Driving in Costa Rica is kind of like a potluck dinner. No, I am not trying to make a pun on the word "pothole", although God knows we saw quite a number of them (and our car knows we did NOT see quite a number of them as well). It's just that no matter how many maps you use, you never quite know where you are and which way you are going. So you just go with the flow and hope that someone in the caravan knows where they are going. Road maps are basically free hand drawings whose shapes are determined more by the artist's notion of what would be a visually pleasing curve rather than by the actual topography. Road signs are rare, weathered and often located behind opulent tropical bushes. Eventually we learned that the best way to get to, say, Eldorado was to slow down, roll down the window and holler at the nearest non bandido looking stranger: "Por favor, Eldorado?", while vividly gesticulating in the perceived Eldorado direction.


Acknowledgment:

Due to a glitch at the Hertz agency, our originally booked car was given away, and we had to make do with a little Toyota Yaris from a neighboring agency. The apparent doyen of the Budget park which we got had 80,000 km on its odometer to begin with.

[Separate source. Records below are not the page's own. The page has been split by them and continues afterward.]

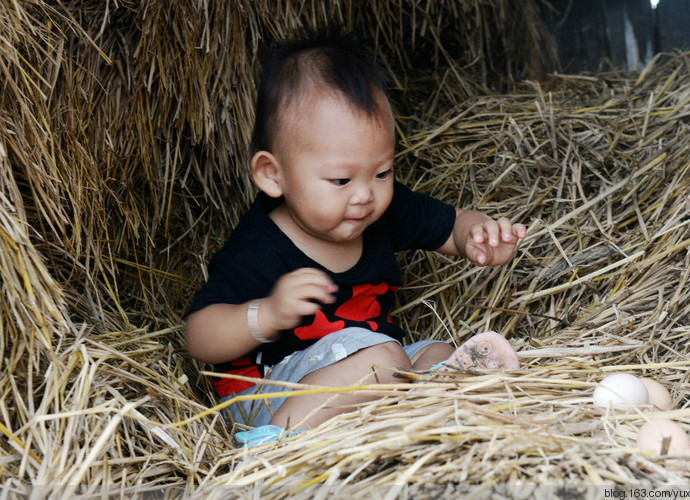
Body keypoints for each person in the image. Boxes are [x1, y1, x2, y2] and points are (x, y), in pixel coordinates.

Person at [183, 27, 527, 434]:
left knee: (436, 353)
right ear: (273, 175)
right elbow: (199, 338)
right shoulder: (259, 246)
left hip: (371, 368)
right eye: (341, 181)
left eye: (382, 172)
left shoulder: (381, 210)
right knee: (382, 361)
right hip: (269, 395)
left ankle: (434, 416)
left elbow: (451, 225)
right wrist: (266, 314)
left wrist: (478, 236)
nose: (365, 195)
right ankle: (271, 449)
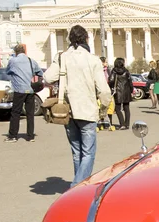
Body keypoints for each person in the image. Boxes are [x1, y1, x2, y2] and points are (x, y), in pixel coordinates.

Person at [44, 24, 112, 187]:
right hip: (87, 111)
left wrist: (57, 61)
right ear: (86, 39)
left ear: (69, 39)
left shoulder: (63, 57)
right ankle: (76, 186)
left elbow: (47, 77)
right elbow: (104, 91)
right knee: (88, 153)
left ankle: (78, 187)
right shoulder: (93, 59)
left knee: (76, 152)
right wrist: (103, 110)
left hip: (67, 112)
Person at [4, 44, 43, 143]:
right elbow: (40, 72)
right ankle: (30, 136)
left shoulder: (13, 61)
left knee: (15, 113)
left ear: (16, 52)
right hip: (30, 90)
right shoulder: (31, 60)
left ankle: (13, 136)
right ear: (24, 51)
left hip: (19, 90)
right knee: (30, 114)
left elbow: (7, 71)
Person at [108, 57, 133, 130]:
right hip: (126, 91)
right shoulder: (126, 71)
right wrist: (131, 90)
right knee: (126, 108)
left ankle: (122, 124)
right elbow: (130, 82)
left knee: (117, 109)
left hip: (117, 92)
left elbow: (111, 81)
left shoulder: (114, 71)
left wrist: (111, 87)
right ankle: (127, 124)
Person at [100, 56, 114, 126]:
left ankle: (110, 123)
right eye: (106, 62)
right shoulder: (98, 70)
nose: (107, 63)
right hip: (100, 90)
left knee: (109, 107)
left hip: (108, 90)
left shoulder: (108, 70)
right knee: (101, 107)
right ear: (102, 62)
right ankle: (101, 122)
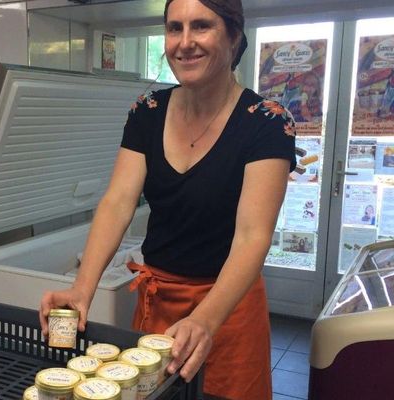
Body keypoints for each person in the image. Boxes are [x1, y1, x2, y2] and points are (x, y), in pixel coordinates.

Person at [39, 0, 296, 398]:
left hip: (227, 309)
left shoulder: (265, 121)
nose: (185, 42)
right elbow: (118, 202)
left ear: (234, 37)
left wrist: (206, 320)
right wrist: (81, 288)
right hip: (158, 304)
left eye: (201, 26)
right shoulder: (148, 111)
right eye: (174, 28)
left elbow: (252, 236)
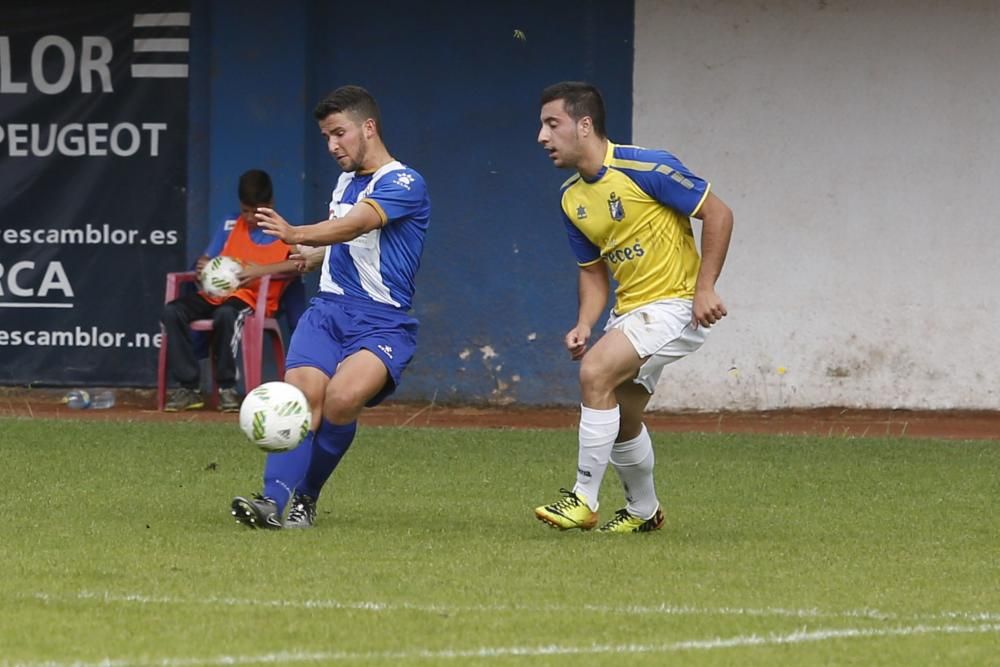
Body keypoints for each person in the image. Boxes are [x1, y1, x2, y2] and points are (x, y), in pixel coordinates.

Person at [532, 81, 734, 534]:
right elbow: (592, 271)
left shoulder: (647, 166)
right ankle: (644, 510)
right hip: (632, 311)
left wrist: (705, 288)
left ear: (585, 125)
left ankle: (583, 497)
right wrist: (585, 322)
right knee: (622, 417)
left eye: (552, 124)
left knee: (595, 373)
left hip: (676, 304)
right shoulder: (571, 198)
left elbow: (719, 214)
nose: (542, 137)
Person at [230, 85, 431, 530]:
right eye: (325, 137)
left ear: (369, 127)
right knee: (299, 399)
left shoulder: (404, 181)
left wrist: (298, 234)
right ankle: (271, 502)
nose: (332, 145)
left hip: (382, 322)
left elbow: (358, 223)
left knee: (340, 401)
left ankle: (306, 496)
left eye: (339, 133)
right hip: (329, 310)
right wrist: (317, 257)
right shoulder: (345, 182)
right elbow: (356, 240)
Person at [160, 169, 298, 412]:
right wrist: (204, 265)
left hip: (252, 300)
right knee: (173, 311)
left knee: (226, 314)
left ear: (271, 204)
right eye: (246, 211)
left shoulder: (284, 231)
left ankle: (227, 389)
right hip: (216, 294)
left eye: (256, 211)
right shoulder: (231, 223)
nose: (251, 217)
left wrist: (260, 270)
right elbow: (208, 256)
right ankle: (189, 387)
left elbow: (299, 264)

And let me stress that 80,000 km on Costa Rican roads and unroads is roughly equivalent to 6.7 light years on US highways. This veteran of rough roading rarely started on the first attempt - it usually needed two to three, but sometimes five and a well meant curse to boot. On more than one occasion it also sprayed my precious flip flops with unspecified engine liquid. It did not have any hubcaps, and, in general, felt rather worn. Yet, despite all of this, it faithfully took us wherever our whims commanded - which was often well off the beaten (and asphalted) path. It may have coughed, it may have clanked, it may have wheezed, it may have rattled, it may have clattered, it may have panted, it may have jolted, but at the end it carried us to where we wanted to be and never really betrayed us. For this little miracle we would like to thank the following deities: Tenoxitlan, Cabrakan, Ekehuah, Gukumatz, Kukulkan, Quetzalcoatl, Itzamna, Ahmakiq, Huracan, Camazotz, Tezcatlipochtli, Huitzilopochtli, Chalchiuhtotolin, Atlatonan, Chalchiuhtotolin, Chicomecoatl, Coyolxauhqui, Macuilcozcacuauhtli, Oxomoco, Tepoztecatl, Tloquenahuaque, Xochiquetzal, Yacatecuhtli, Tlahuizcalpantecuhtli, Ixtlilton and Atlaua. Nice job, guys!